L’imagerie chez les passeurs de drogues

En l’espace d’une vingtaine d’années, la consommation mondiale de drogues dures a connu une forte croissance qui a conduit à recourir de plus en plus souvent à des passeurs, les « mules » comme les dénomment les douaniers. Le transport s’effectue en général sous la forme d’ovules plastifiés qui sont, soit avalés, soit placés dans les parties intimes. Parmi les stupéfiants ainsi transportés, figure en bonne place la cocaïne, mais on trouve aussi de l’héroïne, des amphétamines, de la marijuana, cette liste n’étant pas exhaustive. Les quantités que le passeur ingère sont comprises entre 130 g et 1500 g, conditionnés sous la forme de 50 à 100  paquets, voire plus, dont le poids individuel oscille entre 8 et 10 g. L’arrivée à destination conduit à l’évacuation des drogues à coup de laxatifs, en sachant que si l’ovule se déchire ou se détériore dans l’organisme, c’est la mort immédiate par overdose. 

Le transport… classique

Les passeurs interpellés dans les aéroports par les agents des douanes vont être soumis à une recherche de stupéfiants dans les urines et à une imagerie de détection qui repose sur des clichés radiologiques simples, effectués dans les services médicaux sur place ou dans un hôpital public. La forme revêtue par la drogue transportée la rend en grande partie radio-opaque, car elle est de fait emballée dans plusieurs préservatifs disposés en couches, un enrobage au moyen d’une feuille d’aluminium ou d’une couche de cire enrobant le tout. Dans ces conditions, c’est l’abdomen sans préparation classique qui s’avère le plus adapté pour révéler la signature radiologique spécifique des objets transportés in situ, au travers du nombre et de la taille des sachets, mais aussi des couches d’emballage d’épaisseur variable. Certes, le scanner abdominal apporte plus d’informations, mais aucune étude n’a établi que ses performances diagnostiques étaient supérieures à celles de l’ASP. La sensibilité de ce dernier est au demeurant très élevée dans le mode de transport précédemment décrit qui est le plus classique.

« L’avaleur de rue »

Il en est autrement dans le cas de figure défini par le « body stuffer » des Anglo-saxons, autrement dit «l’avaleur de rue» qui procède autrement. En effet, ce dernier vend la cocaïne sous la forme de petites boulettes d’un gramme qu’il avale en cas d’arrestation. En général, l’avaleur de rue conserve dans son ampoule rectale un stock de boulettes isolées ou incluses dans des œufs Kinder. Dans ce cas précis, l’ASP s’avère beaucoup moins contributif, car les boulettes sont contenues dans un emballage de cellophane faiblement radio-opaque et d’ailleurs peu solide, avec en corollaire une menace vitale plus grande que chez le passeur traditionnel. Le scanner abdominal est ici nettement plus performant, à condition de réaliser une acquisition en coupes fines, sans préparation digestive ni injection de produit de contraste iodé. L’analyse des images se fera de préférence en fenêtrage pulmonaire pour augmenter la sensibilité.

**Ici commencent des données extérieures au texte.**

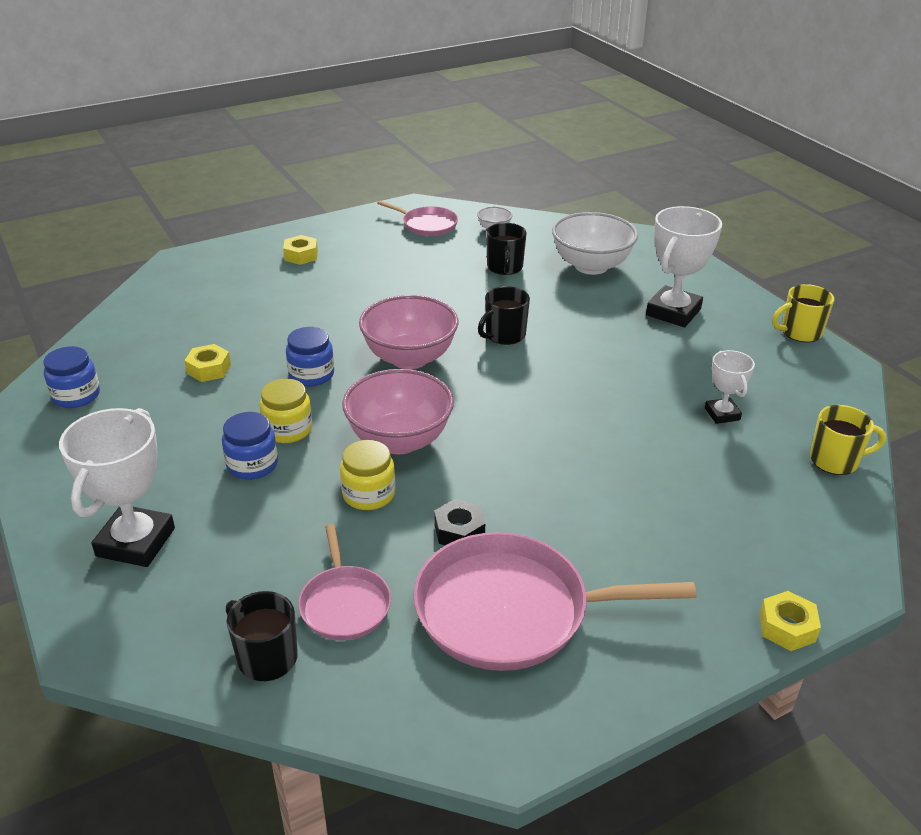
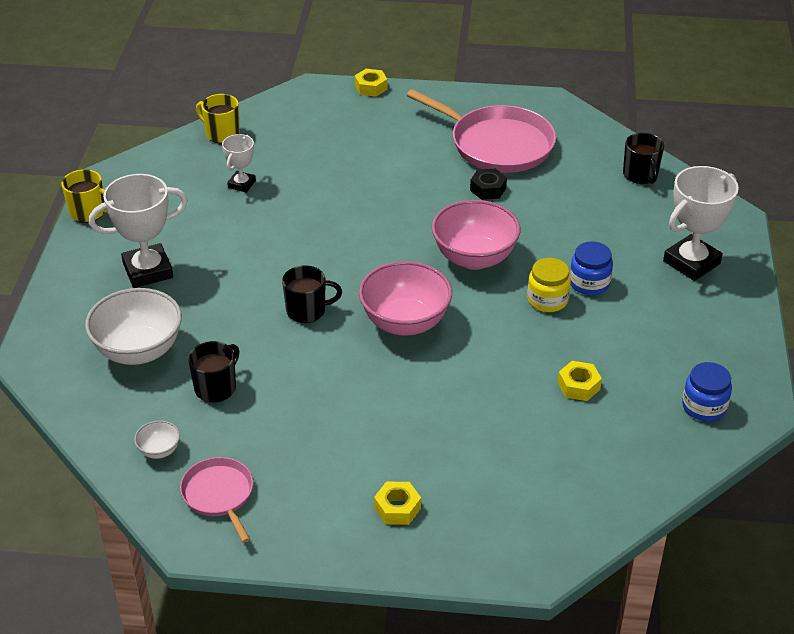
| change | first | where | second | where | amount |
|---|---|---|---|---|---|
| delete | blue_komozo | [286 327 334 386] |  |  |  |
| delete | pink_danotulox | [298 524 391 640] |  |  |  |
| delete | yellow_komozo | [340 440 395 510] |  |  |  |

Quelques cas particuliers doivent être cités : la faible densité radiologique de la cocaïne liquide la rend peu accessible à l’ASP et impose le recours au scanner. L’échographie trouve des indications en cas de transport vaginal ou rectal des boulettes de stupéfiants. L’IRM est indiquée, pour sa part, chez la femme enceinte qui n’est pas épargnée par les trafiquants, loin s’en faut.

Pour conclure, le radiologue peut être confronté à des difficultés certaines dans la réalisation de ces actes d’imagerie, car les patients souvent agités ne sont pas nécessairement coopérants, ce qui risque d’altérer la qualité des images. Le plus grand risque reste cependant la déchirure d’une boulette digestive qui expose à une mort instantanée par overdose. La présence de boulettes ou de sachets dans l’organisme est une information nécessairement transmise à l’administration judiciaire, mais les autres anomalies révélées par l’examen relèvent du secret médical.

Dr Philippe Tellier

Référence
Rezgui Marhoul L : Transporteurs intracorporels de stupéfiants : Quelle imagerie face à ce nouveau fléau ? Journées Françaises de Radiologie (Paris) : 12 au 15 octobre 2018.